───── DATA FOR REVIEW ─────

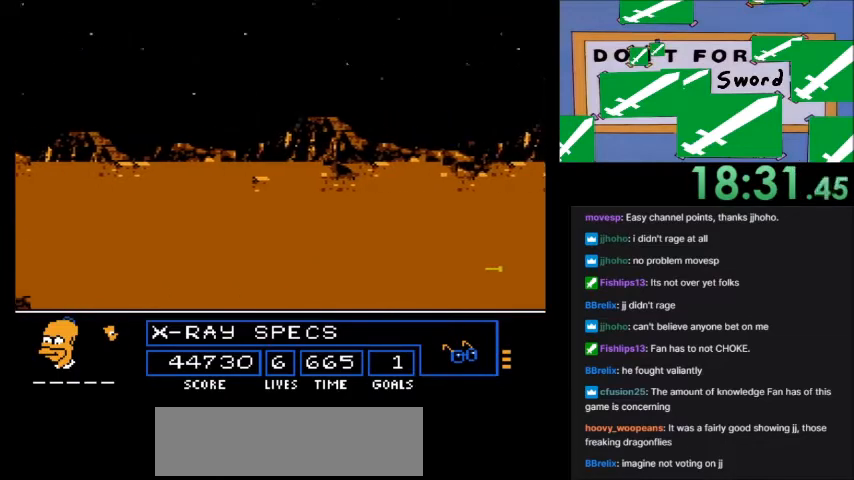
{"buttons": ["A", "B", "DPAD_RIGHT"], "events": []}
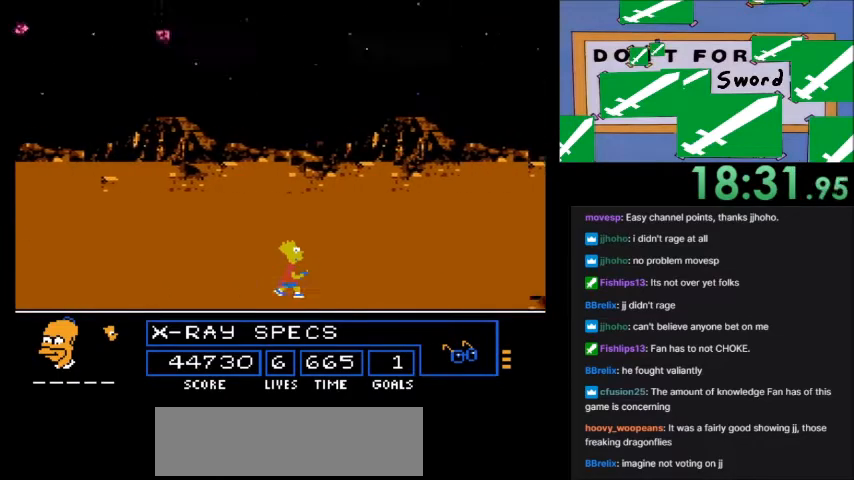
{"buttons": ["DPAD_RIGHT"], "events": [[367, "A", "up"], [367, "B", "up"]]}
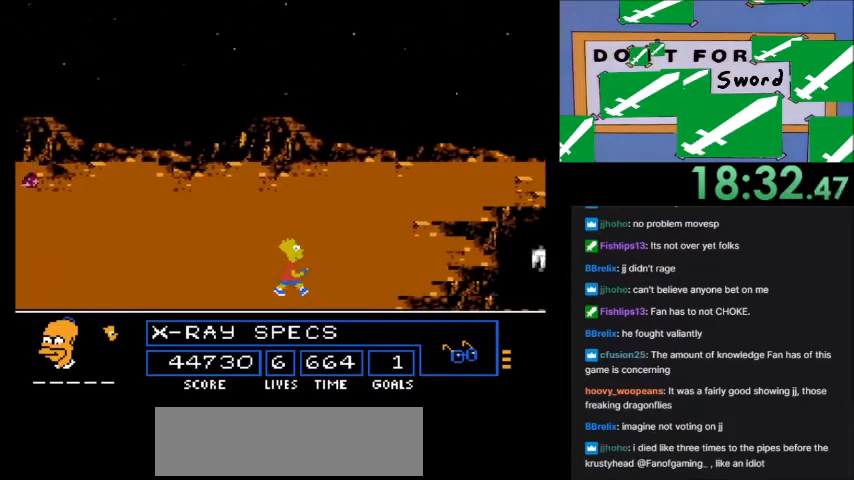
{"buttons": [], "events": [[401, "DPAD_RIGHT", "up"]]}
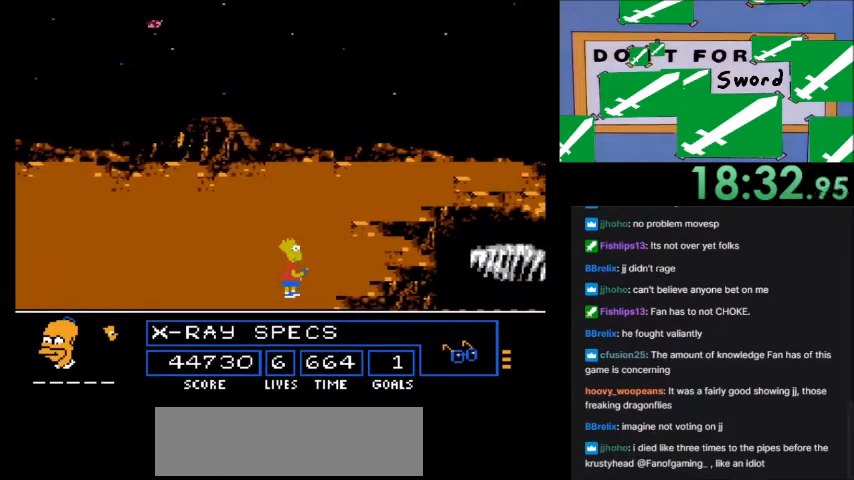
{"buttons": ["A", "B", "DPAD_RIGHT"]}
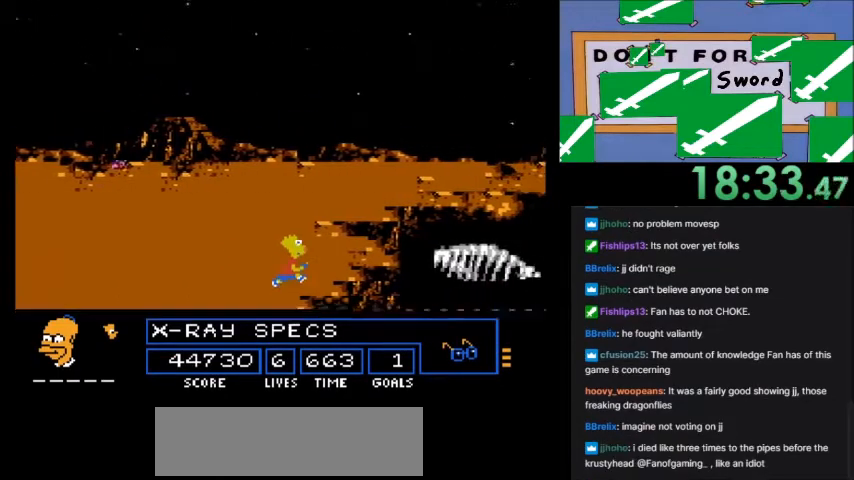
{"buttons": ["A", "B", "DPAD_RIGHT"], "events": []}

─────

* [AIM OF THE TASK]: Could you set down the records above word for word, without any of the pictures?

* [RESPONSE BOX]:
{"buttons": ["A", "B", "DPAD_RIGHT"], "events": []}
{"buttons": ["DPAD_RIGHT"], "events": [[367, "A", "up"], [367, "B", "up"]]}
{"buttons": [], "events": [[401, "DPAD_RIGHT", "up"]]}
{"buttons": ["A", "B", "DPAD_RIGHT"]}
{"buttons": ["A", "B", "DPAD_RIGHT"], "events": []}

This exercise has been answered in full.